Volendo dare al Manhattan una connotazione storica (anche se non siamo granché per la quale: le storie sono spesso molteplici e confuse, variando da campana a campana), si potrebbe inquadrarne la nascita nella seconda metà del 1800, in un luogo iconico di quei tempi: il Manhattan Club, all’interno del quale per festeggiare la nomina a governatore dello stato di New York di Samuel J. Tilden, in un banchetto organizzato da Jennie Jerome (o Lady Randolph Churchill, madre di Winston) fu servito per la prima volta quello che poi verrà ordinato come “Il cocktail del Manhattan” a base di Rye Whiskey, Sweet Vermouth e Angostura Bitter.

Una breve precisazione, giusto per chiarire ogni dubbio: generalmente si parla di Whiskey quando il distillato proviene dall’Irlanda e dagli USA, mentre di Whisky quando è proveniente dalla Scozia, dal Canada, dal Giappone, e più in generale dal resto del mondo.

Chiusa questa breve ma doverosa premessa, veniamo al nostro cocktail.

La ricetta IBA prevede 50 ml di Rye Whiskey, 20 ml Vermouth rosso dolce, tre/quattro gocce di Angostura, il tutto raffreddato e miscelato in mixing glass e servito in coppetta cocktail.

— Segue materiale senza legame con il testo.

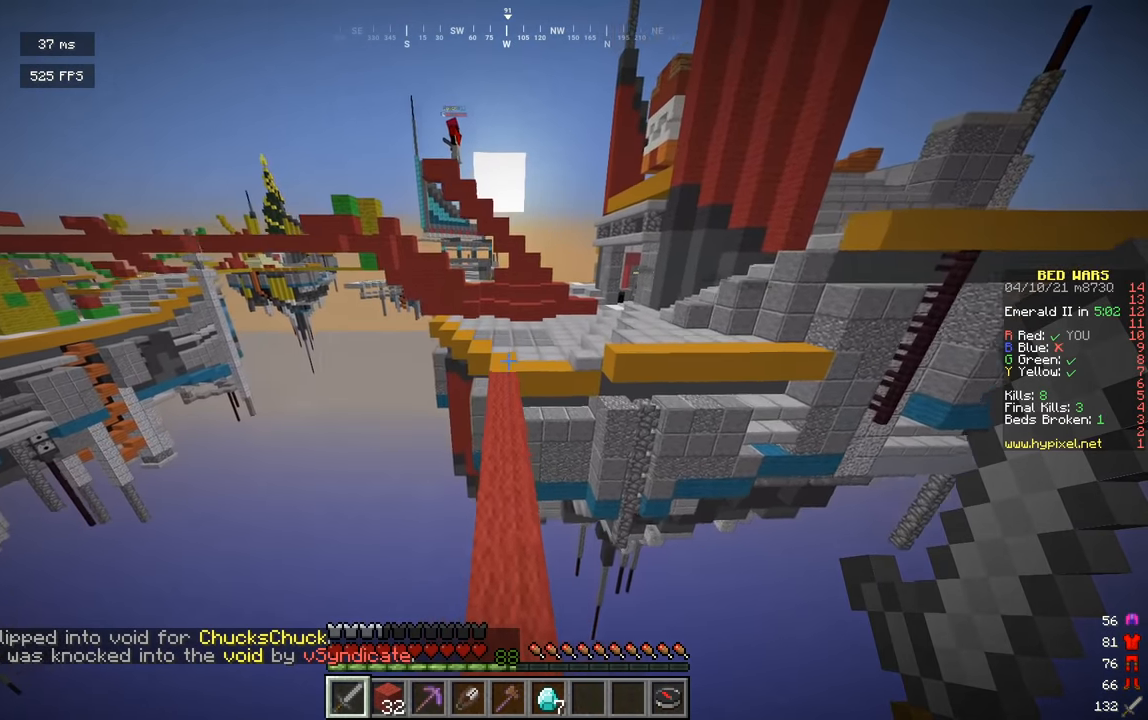
{"keys": ["w"], "mouse": [], "events": []}
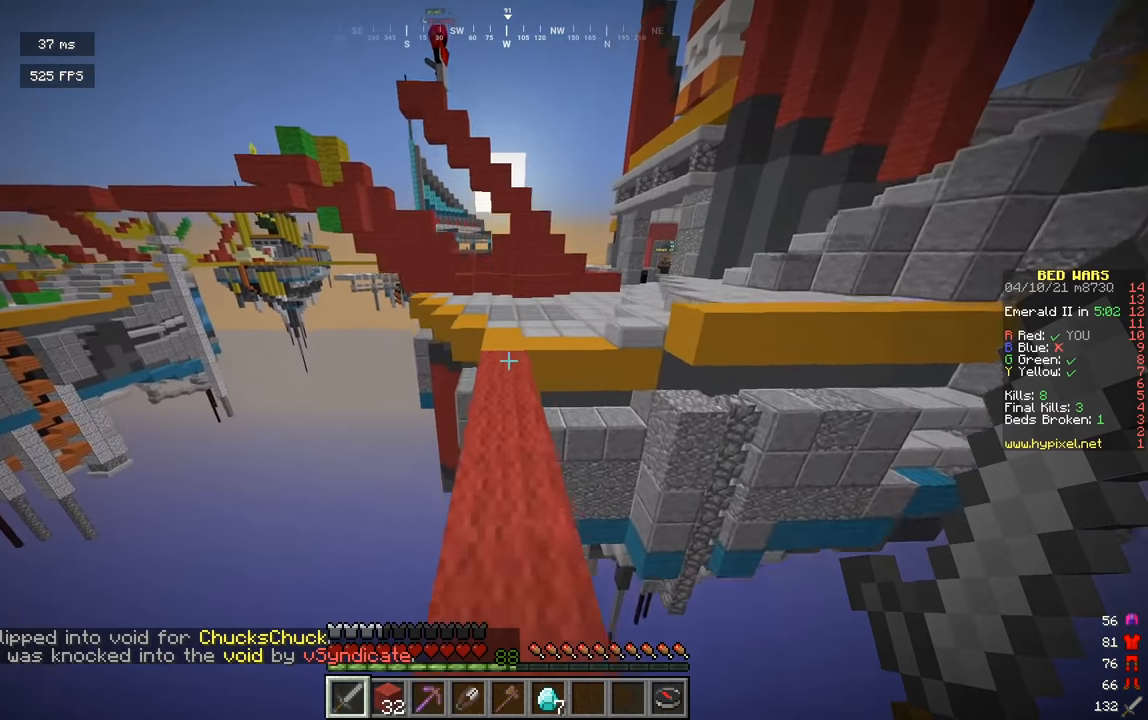
{"keys": ["w"], "mouse": [], "events": []}
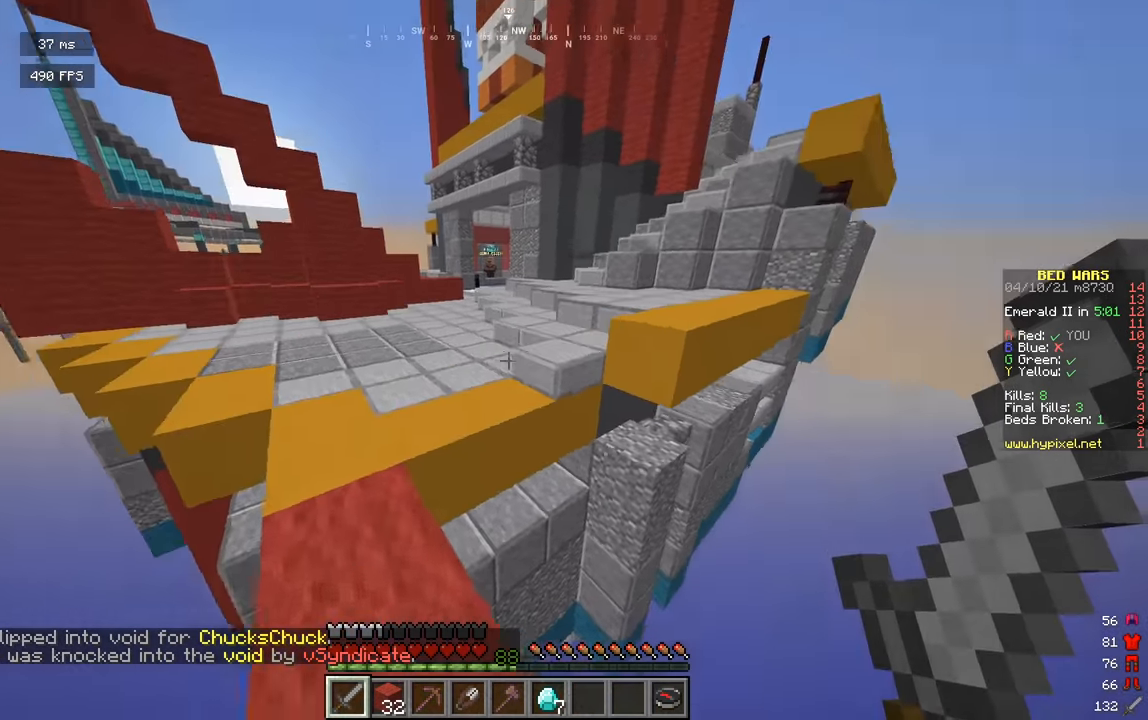
{"keys": ["w"], "mouse": [], "events": []}
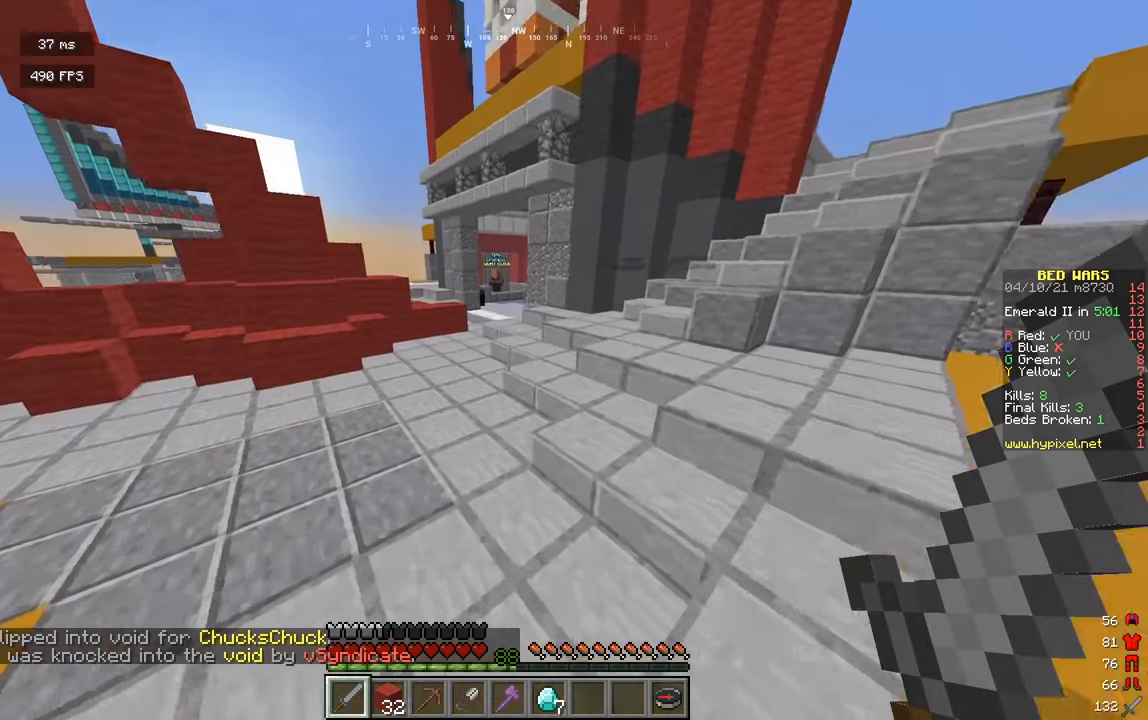
{"keys": ["w"], "mouse": [], "events": []}
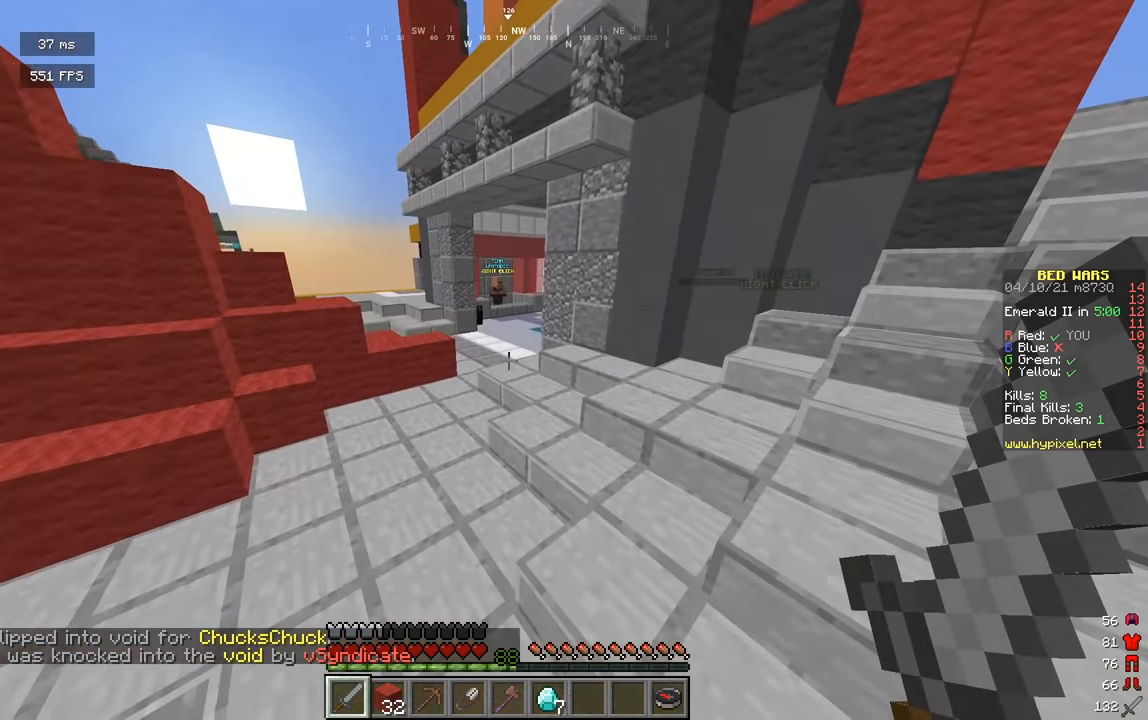
{"keys": ["w"], "mouse": [], "events": []}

Abbiamo dunque inserito nel nostro Mixing Glass (un barattolo di Cetrioli Zuccato, da 1 litro di capacità, vuotato lavato e riconvertito ottimamente all’uso…), piena a 3/4 di ghiaccio, nell’ordine: 4 gocce di Angostura, 50ml di Knoob Creek Rye Whiskey, caratterizzato dal suo pieno e ricco corpo (grazie anche ai suoi 50°…) e 20ml di 721 di DiBaldo, un Vermouth anch’esso ricco e profumatissimo, uno tra non molti in grado di reggere l’accoppiamento al Knob Creek. Dritta da non dimenticare: scolate a dovere l’acqua formata nel mixing glass dal discioglimento del ghiaccio un secondo prima di inserire gli ingredienti, in maniera da non diluirli eccessivamente.

A questo punto mescolare delicatamente (“stirrare” tecnicamente, ovvero mescolato con lo stirrer, il lungo cucchiaio visibile in foto e creato a questo scopo) il tutto per una trentina di secondi abbondanti, poi filtrare il tutto in una coppetta da cocktail pre-raffreddata in freezer. Servire con ciliegina da cocktail, ma noi abbiamo preferito con zest di arancio spremuta delicatamente prima sul bordo del bicchiere e sul drink, e quindi inserita nel bicchiere.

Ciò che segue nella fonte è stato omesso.